== TASK TO COMPLETE ==
Convert the text lines in all the rows below into a JSON list of strings, with one string per line and no blank lines. Leave out the pictures.
BEGIN DATA UNDER STUDY
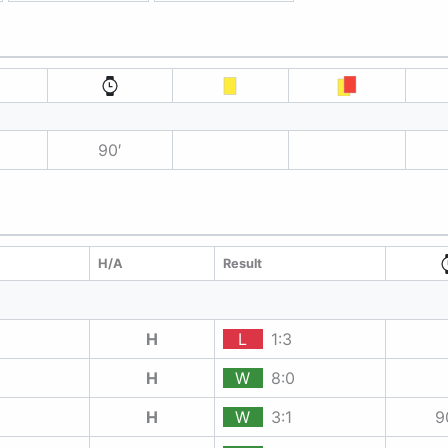
90′
H/A
Result
H
L
1:3
H
W
8:0
H
W
3:1
9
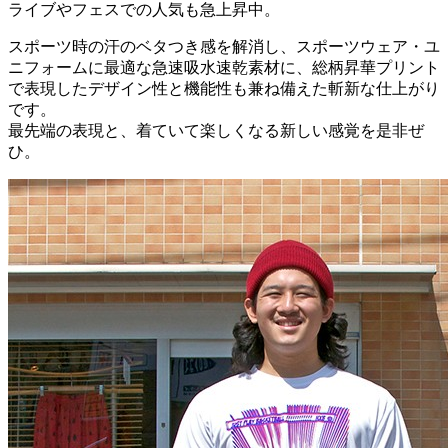
ライブやフェスでの人気も急上昇中。
スポーツ時の汗のベタつき感を解消し、スポーツウェア・ユ
ニフォームに最適な急速吸水速乾素材に、総柄昇華プリント
で表現したデザイン性と機能性も兼ね備えた斬新な仕上がり
です。
最先端の表現と、着ていて楽しくなる新しい感覚を是非ぜ
ひ。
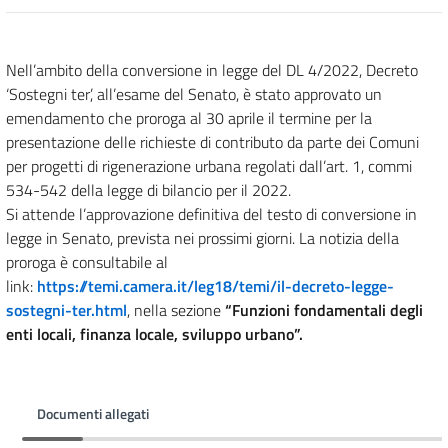
Nell’ambito della conversione in legge del DL 4/2022, Decreto
‘Sostegni ter’, all’esame del Senato, è stato approvato un
emendamento che proroga al 30 aprile il termine per la
presentazione delle richieste di contributo da parte dei Comuni
per progetti di rigenerazione urbana regolati dall’art. 1, commi
534-542 della legge di bilancio per il 2022.
Si attende l’approvazione definitiva del testo di conversione in
legge in Senato, prevista nei prossimi giorni. La notizia della
proroga è consultabile al
link:
https://temi.camera.it/leg18/temi/il-decreto-legge-
sostegni-ter.html
, nella sezione
“
Funzioni fondamentali degli
enti locali, finanza locale, sviluppo urbano”.
Documenti allegati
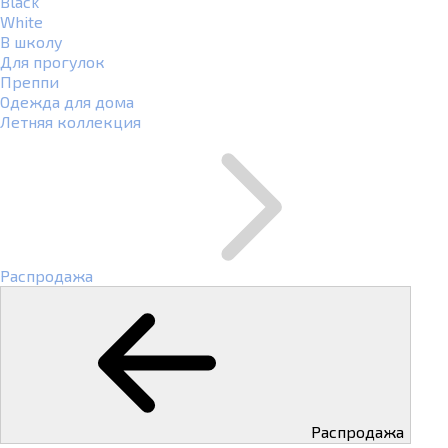
Black
White
В школу
Для прогулок
Преппи
Одежда для дома
Летняя коллекция
Распродажа
Распродажа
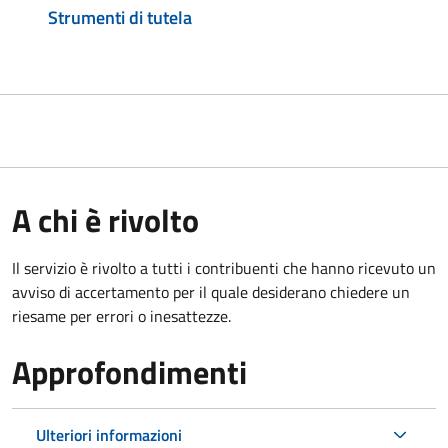
Strumenti di tutela
A chi è rivolto
Il servizio è rivolto a tutti i contribuenti che hanno ricevuto un
avviso di accertamento per il quale desiderano chiedere un
riesame per errori o inesattezze.
Approfondimenti
Ulteriori informazioni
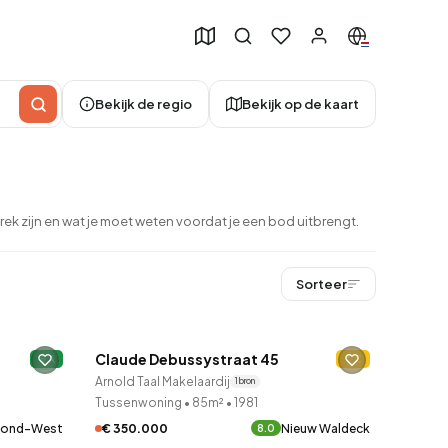
Bekijk de regio
Bekijk op de kaart
ek zijn en wat je moet weten voordat je een bod uitbrengt.
Sorteer
QUICKLANE™
Claude Debussystraat 45
A
Verkocht onder voorbehoud
C
50
Arnold Taal Makelaardij
1 bron
Tussenwoning
•
85m²
•
1981
tond-West
€ 350.000
Nieuw Waldeck
8.0
QUICKLANE™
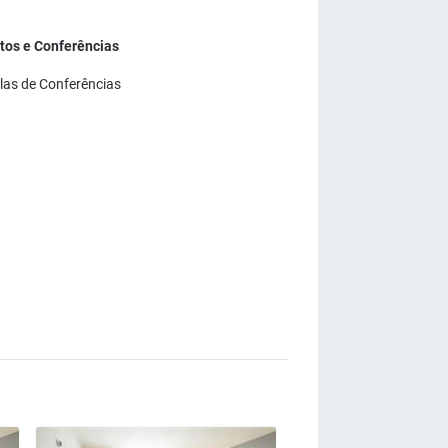
tos e Conferências
las de Conferências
END DATA UNDER STUDY
== ANSWER TO THIS PROBLEM ==
[
  "90′",
  "H/A",
  "Result",
  "H",
  "L",
  "1:3",
  "H",
  "W",
  "8:0",
  "H",
  "W",
  "3:1",
  "9",
  "ライブやフェスでの人気も急上昇中。",
  "スポーツ時の汗のベタつき感を解消し、スポーツウェア・ユ",
  "ニフォームに最適な急速吸水速乾素材に、総柄昇華プリント",
  "で表現したデザイン性と機能性も兼ね備えた斬新な仕上がり",
  "です。",
  "最先端の表現と、着ていて楽しくなる新しい感覚を是非ぜ",
  "ひ。",
  "Nell’ambito della conversione in legge del DL 4/2022, Decreto",
  "‘Sostegni ter’, all’esame del Senato, è stato approvato un",
  "emendamento che proroga al 30 aprile il termine per la",
  "presentazione delle richieste di contributo da parte dei Comuni",
  "per progetti di rigenerazione urbana regolati dall’art. 1, commi",
  "534-542 della legge di bilancio per il 2022.",
  "Si attende l’approvazione definitiva del testo di conversione in",
  "legge in Senato, prevista nei prossimi giorni. La notizia della",
  "proroga è consultabile al",
  "link:",
  "https://temi.camera.it/leg18/temi/il-decreto-legge-",
  "sostegni-ter.html",
  ", nella sezione",
  "“",
  "Funzioni fondamentali degli",
  "enti locali, finanza locale, sviluppo urbano”.",
  "Documenti allegati",
  "Black",
  "White",
  "В школу",
  "Для прогулок",
  "Преппи",
  "Одежда для дома",
  "Летняя коллекция",
  "Распродажа",
  "Распродажа",
  "Strumenti di tutela",
  "A chi è rivolto",
  "Il servizio è rivolto a tutti i contribuenti che hanno ricevuto un",
  "avviso di accertamento per il quale desiderano chiedere un",
  "riesame per errori o inesattezze.",
  "Approfondimenti",
  "Ulteriori informazioni",
  "Bekijk de regio",
  "Bekijk op de kaart",
  "ek zijn en wat je moet weten voordat je een bod uitbrengt.",
  "Sorteer",
  "QUICKLANE™",
  "Claude Debussystraat 45",
  "A",
  "Verkocht onder voorbehoud",
  "C",
  "50",
  "Arnold Taal Makelaardij",
  "1 bron",
  "Tussenwoning",
  "•",
  "85m²",
  "•",
  "1981",
  "tond-West",
  "€ 350.000",
  "Nieuw Waldeck",
  "8.0",
  "QUICKLANE™",
  "tos e Conferências",
  "las de Conferências"
]